Ambos jadeaban, llevaban al menos una hora subiendo aquella larga montaña y el peso de los morrales que habían llenado de comida los estaban matando, la niña se detuvo a mirar.
—Que hermosa se ve la ciudad desde aquí. —dijo con su voz aguda.
—No hay tiempo de detenerse, creo que ya habré perdido la cuenta de cuantas reglas hemos roto ya. —se detuvo un segundo a mirar también— tenemos que seguir y llegar a algún pueblo pequeño, conseguir trabajo y ver cómo nos mantenemos. Creo que va a ser difícil y… —empezó a llorar.
—Oye… No me has dicho tu nombre aún.
—No tengo nombre. Soy Desconocido ya te lo dije.
—Pues no creo que nadie te crea que te llamas así, necesitas un nombre, o algo así como un alias. ¿Cual te gustaría?
—Me gusta Robe, Robe Ferrer, alguna vez lo vi en un regalo y me gustó.
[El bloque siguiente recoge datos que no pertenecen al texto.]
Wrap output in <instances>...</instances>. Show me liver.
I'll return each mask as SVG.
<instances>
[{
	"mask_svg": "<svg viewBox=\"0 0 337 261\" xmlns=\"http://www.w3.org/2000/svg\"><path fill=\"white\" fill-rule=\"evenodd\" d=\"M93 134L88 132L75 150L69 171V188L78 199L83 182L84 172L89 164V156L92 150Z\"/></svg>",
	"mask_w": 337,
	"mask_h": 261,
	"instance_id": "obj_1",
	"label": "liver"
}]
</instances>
—Un gusto Robe, yo soy Patricia pero ahora seré… ¡Alicia! Sí, ese mismo. Ahora párate y vamos.
—¿A dónde vamos a ir? No sé como lleva la vida la gente común.
—Yo tampoco, nadie lo sabe. ¿O acaso crees que existen los manuales que enseñan a vivir?, el futuro es impredecible y a veces trae cosas buenas y cosas malas, cambios inesperados y muchas cosas más. A veces lo mejor es dejarse llevar por la vida.
—Vivo en un subterráneo comandado por un obeso donde no hay mucho que hacer, ¿cómo esperas que te entienda?
—Pues vamos a averiguarlo, Robe. —concluyó y le estiró la mano para que se levantara.
Emprendieron la caminata otra vez montaña adentro, habían descansado un rato entre la pequeña charla que tuvieron y se sentían con algo más de energía. Pensaba en muchas cosas; en lo mal que había dejado su labor, en las reglas rotas, pero por un momento no le importó, no le importaba nada ya, simplemente dejarse llevar por sí mismo, hacia donde sea que el destino los fuera a deparar.